● **Records provided**:
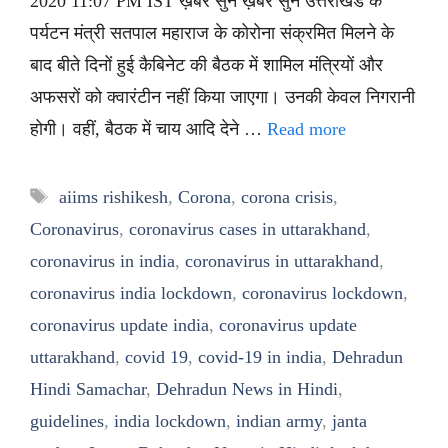
2020 11:07 PM IST ख़बर सुनें ख़बर सुनें उत्तराखंड के
पर्यटन मंत्री सतपाल महाराज के कोरोना संक्रमित मिलने के
बाद बीते दिनों हुई कैबिनेट की बैठक में शामिल मंत्रियों और
अफसरों को क्वारंटीन नहीं किया जाएगा। उनकी केवल निगरानी
होगी। वहीं, बैठक में चाय आदि देने …
Read more
Tags
aiims rishikesh
,
Corona
,
corona crisis
,
Coronavirus
,
coronavirus cases in uttarakhand
,
coronavirus in india
,
coronavirus in uttarakhand
,
coronavirus india lockdown
,
coronavirus lockdown
,
coronavirus update india
,
coronavirus update
uttarakhand
,
covid 19
,
covid-19 in india
,
Dehradun
Hindi Samachar
,
Dehradun News in Hindi
,
guidelines
,
india lockdown
,
indian army
,
janta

● **Task brief**: Reply with only the number of lines in the entries that contain the word "lockdown".

● **Response area**: 3